Hayley sighed a little as she sat in the Castle drawing-room beside the pretend cat. She had learnt very early on that she could never live up to Grandma’s standards. Grandma disapproved of running and shouting and laughing and singing as well as painting outside the lines. Her ideas took in the whole world and Hayley was always overflowing Grandma’s edges. It occurred to Hayley now, as she sat on the drawing room sofa, that Grandma must have had four daughters – no, six, if you counted Mother and the Aunt Ellie who was in Scotland – and she wondered how on earth they had all managed when they were girls.
Luckily, Grandpa was never this strict.

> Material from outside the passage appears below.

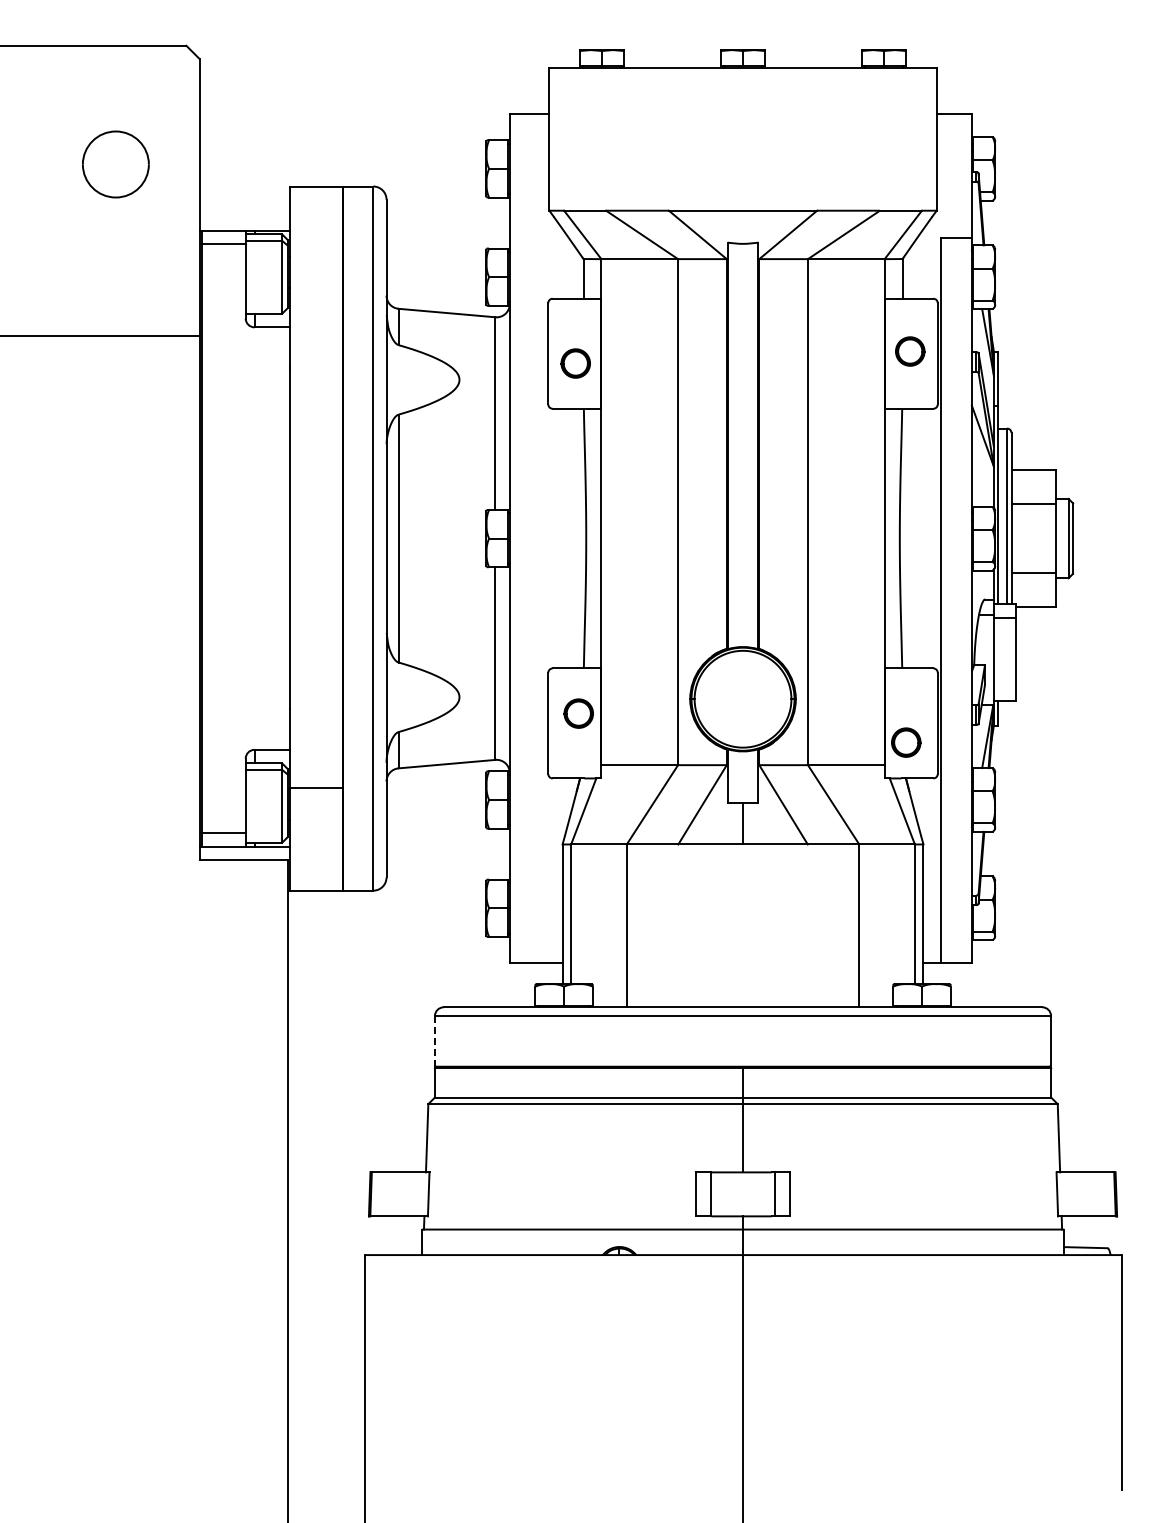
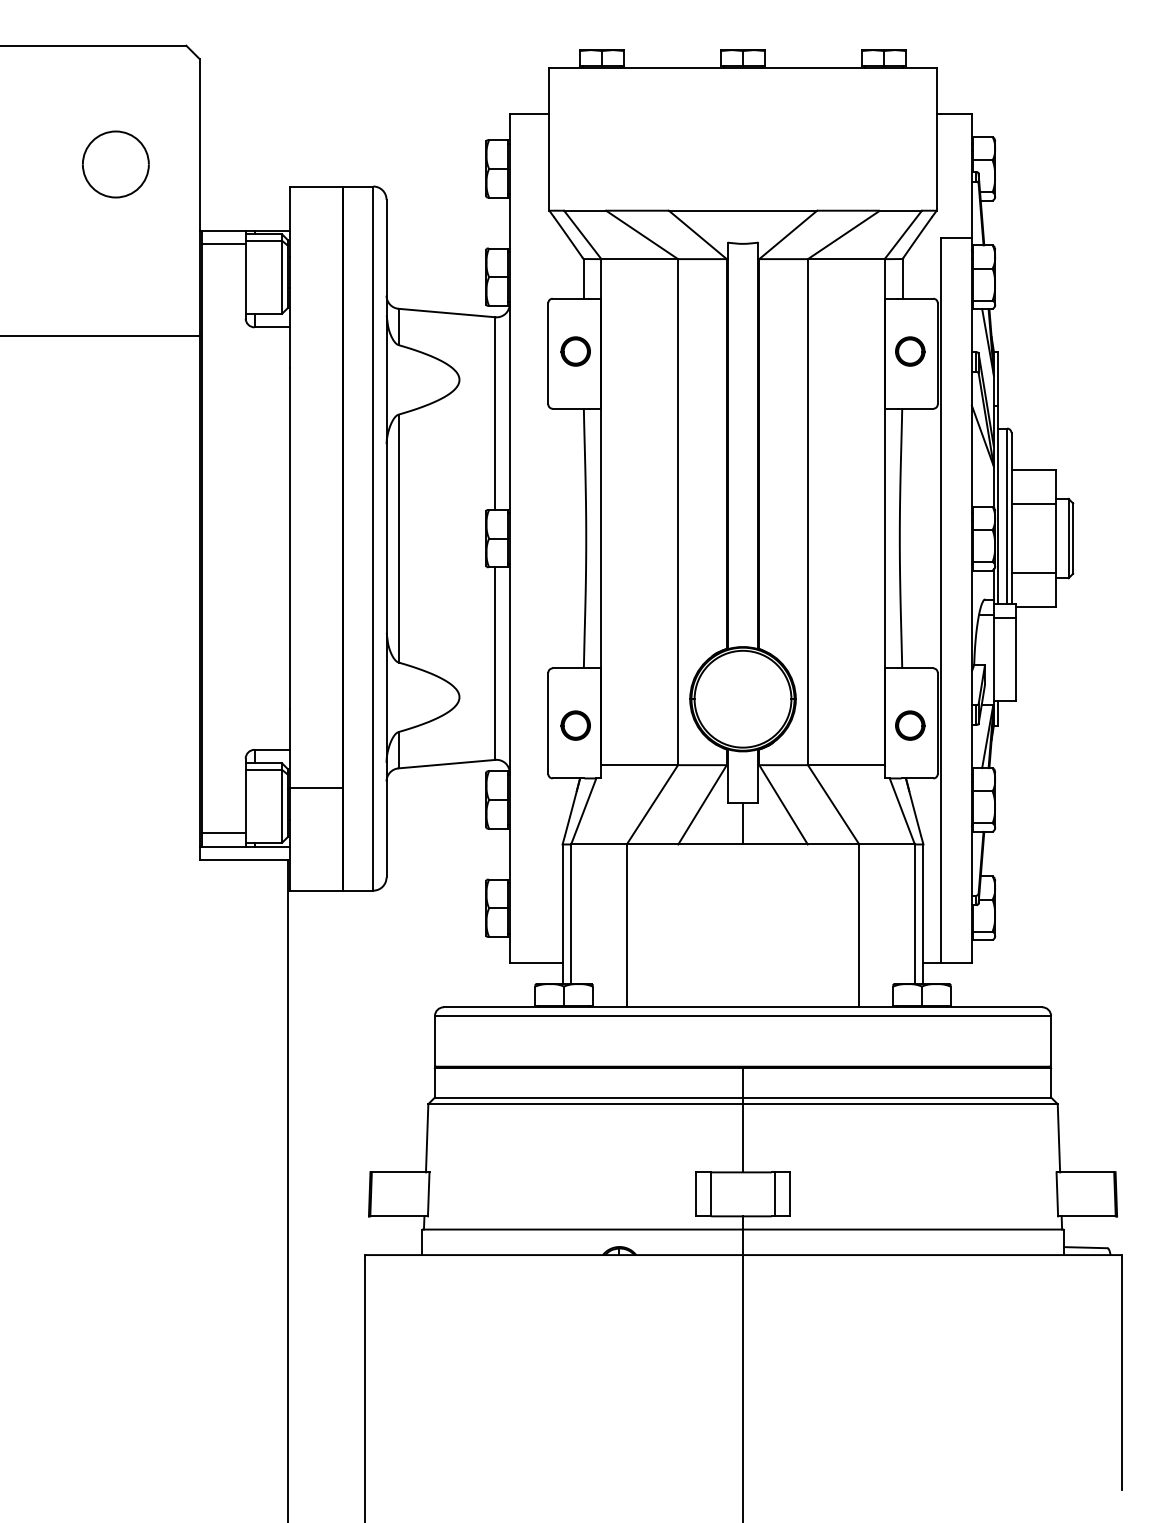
part at (575, 363) position: (575, 363) -> (575, 351)
part at (578, 713) position: (578, 713) -> (575, 725)
part at (906, 742) position: (906, 742) -> (910, 725)
line at (434, 1040): dashed -> solid
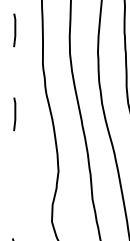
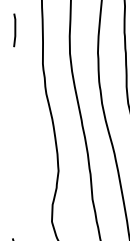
line at (14, 114): present -> none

Unless he was on a phone to someone important, like Uncle Jolyon or the Prime Minister, he never really minded Hayley sneaking into one of his work rooms. “Are your hands clean?” he would say, looking round from whatever he was doing. And Hayley would nod and smile, knowing this was Grandpa’s way of saying she could stay. She smiled now and patted the unreal cat, thinking of her grandfather, huge and bearded, with his round stomach tightly buttoned into a blue-check shirt, turning from his screens to point to a book he had found for her, or to put a cartoon up on another screen for her.